Defining success on a higher level
At the college level, the stakes can be even higher and the experience more intense. For example, Bard College Master of Arts in Teaching (BardMAT) is an intensive graduate teacher education program leading to a discipline-based master’s degree and teacher certification in grades 7 to 12. As Cora Roberts, BardMAT alumnus and high school English teacher, explains, “I have spoken to a lot of teachers who went through a wide variety of teacher training programs. Honestly, I’ve never heard anyone describe an experience that seemed to rival what I got at the BardMAT. I’ve also had the pleasure of knowing and working with other BardMAT graduates in my school and through professional and social networks, and they are a highly committed, effective, and intelligent bunch. BardMAT is definitely doing something right!”
Not all learning occurs in the classroom; students also benefit from sharing knowledge and ideas with their academic counterparts. Courtney Gray, ’17, St. Thomas Aquinas College honors student, and Ben Wagner, PhD, assistant professor of psychology, presented their collaborative research "My news is important to share: Connections between narcissism and social media usage” at the Society for Personality and Social Psychology Annual Convention (San Antonio, TX). “The conference provided me with a wealth of information from the most brilliant scientists in the field and confirmed for me that conducting psychological research is the right career path for me,” says Gray about the experience.
Achieving success in creative endeavors
After 12 years of offering photo workshops nationally, Digital Photo Academy has opened a location in the Hudson Valley, now that the owners have moved here. Snow or sun, Hudson Valley is among the most photogenic regions of the country. Participants learn camera mechanics and post capture computer techniques in the 200- year-old stone home/headquarters, with private and group options. The real fun? Spectacular in-the-field shoots led by talented photographers who are adept instructors. Options include a day session, night shoot, or sleeping in one of the charming antebellum rooms of the mansion for a multi-day experience. There is a state-of-the-art darkroom on premises for those who reject digital. See http://digitalphotoacademy.com/portfolio/hudson-valley/.

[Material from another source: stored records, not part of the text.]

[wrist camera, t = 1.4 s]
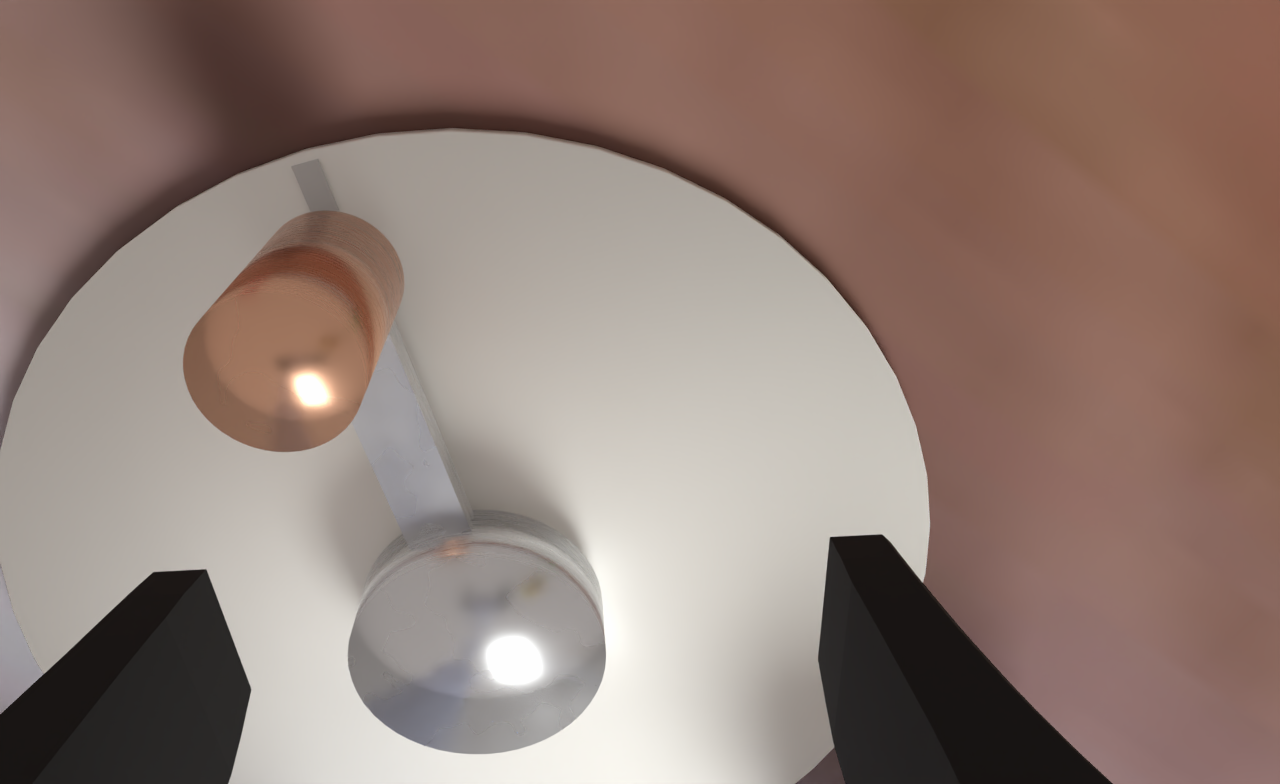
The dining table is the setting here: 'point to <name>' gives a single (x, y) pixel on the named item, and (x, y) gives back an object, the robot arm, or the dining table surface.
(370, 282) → the white and tan pieces
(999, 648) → the dining table surface
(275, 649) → the white plate
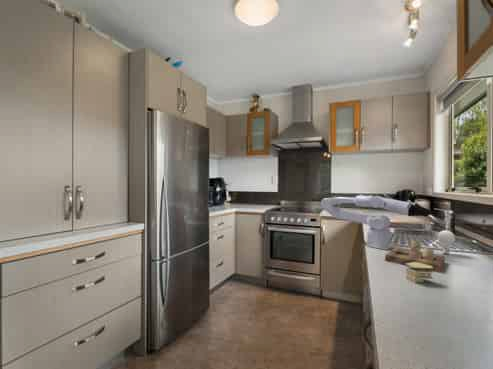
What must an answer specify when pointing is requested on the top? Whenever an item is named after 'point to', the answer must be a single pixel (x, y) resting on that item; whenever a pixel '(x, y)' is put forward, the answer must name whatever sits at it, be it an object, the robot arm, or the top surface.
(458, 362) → the top surface
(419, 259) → the pegboard
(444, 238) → the lightbulb
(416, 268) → the stacked layers on plate
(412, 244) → the beech peg
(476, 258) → the top surface
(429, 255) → the peg
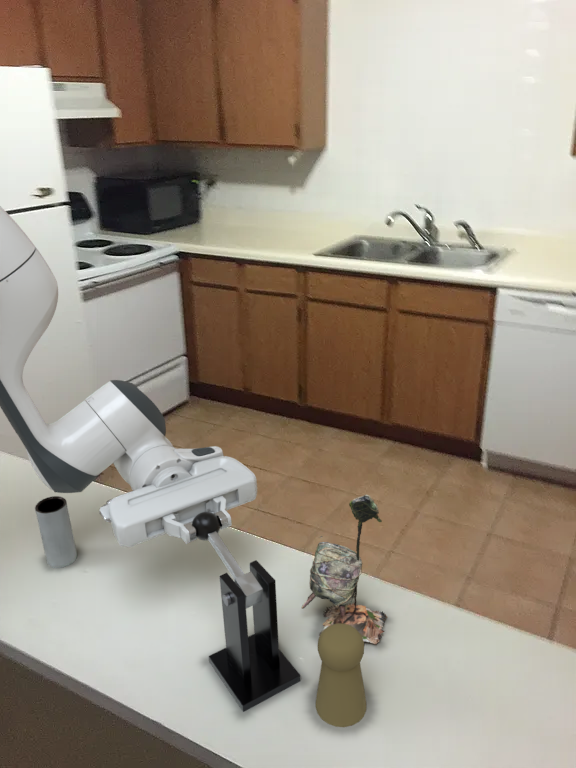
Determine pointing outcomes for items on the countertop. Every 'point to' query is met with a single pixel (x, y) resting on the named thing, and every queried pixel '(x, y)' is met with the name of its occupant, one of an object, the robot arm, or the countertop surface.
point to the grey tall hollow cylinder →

Anthony DiBattista, like hundreds of students who have graduated from The Art Effect's Art Institute, will be attending college next year on a merit-based scholarship in the arts. “Each year the level of what our students achieve astounds me,” says Art Institute Director Todd Poteet. Since its inception almost 22 years ago, The Art Institute has helped high school students throughout the region develop professional college arts portfolios and receive scholarship offers totaling more than $43 million. Art Institute graduates have gone on to prestigious art careers at companies such as Tiffany & Co., IBM, Jimmy Kimmel Live!, Fisher Price, Victoria’s Secret, and so many more.